For the dual FPGA enabled PC system, we ported our single FPGA-based implementations with one, two, four, and eight PEs respectively to one of the Maxwell’s available nodes (each node includes two FPGAs attached via PCI interface). These implementations were tested for five different square lattice sizes ($N$ equal to $32^2$, $64^2$, $128^2$, $256^2$ and $512^2$) that were computed for ($g = 256$) number of iterations. The resulting execution times for the corresponding single and the dual FPGA based implementations cases are shown in Figure 6.4. The corresponding speedup is shown in Figure 6.5.
Figure 6.4: Execution times for computing 256 iterations of the square domain LBM D2Q9 grid of size $N$ using a single and dual FPGA enabled system implementation. Broken line represents performance model Equation (6.19) for the dual FPGA enabled execution. Filled circles represent the measured execution times for a single FPGA enabled system implementation, and filled triangles represent a dual FPGA enabled system implementation with (a) 1PE, (b) 2PE, (c) 4PE, and (d) 8PE implementation respectively. Big circles specified on the broken line highlight the minimum system size required for latency hiding to work and for the said implementation to be compute bound.
Figure 6.5: Speedup achieved using dual- over single-FPGA based implementations. Speedup measurements are based on execution times for computing 256 iterations of varying square domain LBM D2Q9 system sizes for varying number of PE implementations, using a single and dual FPGA enabled PC implementations respectively. Pluses represent $32^2$, crosses $64^2$, stars $128^2$, triangles $256^2$, and circles $512^2$ system sizes respectively.

Figure 6.6: System parameter($\tau_d$): Stars represent the time to upload the data packets (ranging from 16KB to 2MB) from the DDR2 SDRAM available on the FPGA board to the host-PCs memory over the PCI interface or vice versa. Average of the calculated bandwidth from the test runs, as shown by triangles, was used to define $\tau_d$, that is, the time to upload (or download) an LBM cell from host-PC to the memory banks available on the attached FPGA board.

○ ○ ○ ○

_PROBLEM A_
Rewrite the paragraph of the FPGA text that begins "For the dual FPGA enabled PC system" as a short bulleted list that keeps its main facts.
The rows that follow this text have no connection to it.

○ ○ ○ ○

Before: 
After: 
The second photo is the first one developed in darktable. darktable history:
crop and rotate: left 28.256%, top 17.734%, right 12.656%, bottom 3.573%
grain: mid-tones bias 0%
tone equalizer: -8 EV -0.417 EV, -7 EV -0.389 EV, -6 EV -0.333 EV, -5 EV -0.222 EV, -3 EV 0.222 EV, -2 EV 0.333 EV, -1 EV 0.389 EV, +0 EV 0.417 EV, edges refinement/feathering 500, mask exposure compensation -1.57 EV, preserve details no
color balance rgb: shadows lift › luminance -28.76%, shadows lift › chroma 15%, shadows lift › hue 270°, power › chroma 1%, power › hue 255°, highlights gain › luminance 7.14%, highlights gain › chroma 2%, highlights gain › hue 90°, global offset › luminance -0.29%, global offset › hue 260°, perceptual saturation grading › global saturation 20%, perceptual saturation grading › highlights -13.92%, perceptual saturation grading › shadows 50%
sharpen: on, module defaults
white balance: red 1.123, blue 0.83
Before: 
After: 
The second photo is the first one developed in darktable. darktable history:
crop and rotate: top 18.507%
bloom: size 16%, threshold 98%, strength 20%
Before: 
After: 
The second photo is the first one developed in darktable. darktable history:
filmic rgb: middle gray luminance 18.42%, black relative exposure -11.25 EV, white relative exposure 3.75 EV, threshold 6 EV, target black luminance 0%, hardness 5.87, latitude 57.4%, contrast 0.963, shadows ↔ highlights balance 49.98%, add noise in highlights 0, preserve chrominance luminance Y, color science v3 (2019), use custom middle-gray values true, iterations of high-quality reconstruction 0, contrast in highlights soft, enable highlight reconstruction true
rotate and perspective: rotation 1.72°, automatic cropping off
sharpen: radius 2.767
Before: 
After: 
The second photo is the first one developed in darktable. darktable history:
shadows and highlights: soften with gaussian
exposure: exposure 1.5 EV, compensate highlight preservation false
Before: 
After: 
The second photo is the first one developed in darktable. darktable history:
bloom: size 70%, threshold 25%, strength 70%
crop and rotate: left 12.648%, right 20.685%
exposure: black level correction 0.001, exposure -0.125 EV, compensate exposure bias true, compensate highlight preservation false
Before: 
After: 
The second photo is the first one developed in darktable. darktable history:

○ ○ ○ ○

_PROBLEM B_
Recast the rows from the start of the rows through the line containing "sharpen: radius 2.767", inclusive, as a two-column CSV with the columns "request" and "settings". Use one CSV line per row, with each field quoted and line breaks replaced by spaces.

_ANSWER A_
- Single-FPGA implementations with one, two, four, and eight PEs were ported to one of Maxwell's nodes, each of which has two FPGAs attached via PCI.
- They were tested on five square lattice sizes (N = 32², 64², 128², 256², and 512²) over 256 iterations.
- Figure 6.4 shows execution times for the single- and dual-FPGA cases.
- Figure 6.5 shows the resulting speedup.

_ANSWER B_
request,settings
"Before: After: The second photo is the first one developed in darktable. darktable history:","crop and rotate: left 28.256%, top 17.734%, right 12.656%, bottom 3.573% grain: mid-tones bias 0% tone equalizer: -8 EV -0.417 EV, -7 EV -0.389 EV, -6 EV -0.333 EV, -5 EV -0.222 EV, -3 EV 0.222 EV, -2 EV 0.333 EV, -1 EV 0.389 EV, +0 EV 0.417 EV, edges refinement/feathering 500, mask exposure compensation -1.57 EV, preserve details no color balance rgb: shadows lift › luminance -28.76%, shadows lift › chroma 15%, shadows lift › hue 270°, power › chroma 1%, power › hue 255°, highlights gain › luminance 7.14%, highlights gain › chroma 2%, highlights gain › hue 90°, global offset › luminance -0.29%, global offset › hue 260°, perceptual saturation grading › global saturation 20%, perceptual saturation grading › highlights -13.92%, perceptual saturation grading › shadows 50% sharpen: on, module defaults white balance: red 1.123, blue 0.83"
"Before: After: The second photo is the first one developed in darktable. darktable history:","crop and rotate: top 18.507% bloom: size 16%, threshold 98%, strength 20%"
"Before: After: The second photo is the first one developed in darktable. darktable history:","filmic rgb: middle gray luminance 18.42%, black relative exposure -11.25 EV, white relative exposure 3.75 EV, threshold 6 EV, target black luminance 0%, hardness 5.87, latitude 57.4%, contrast 0.963, shadows ↔ highlights balance 49.98%, add noise in highlights 0, preserve chrominance luminance Y, color science v3 (2019), use custom middle-gray values true, iterations of high-quality reconstruction 0, contrast in highlights soft, enable highlight reconstruction true rotate and perspective: rotation 1.72°, automatic cropping off sharpen: radius 2.767"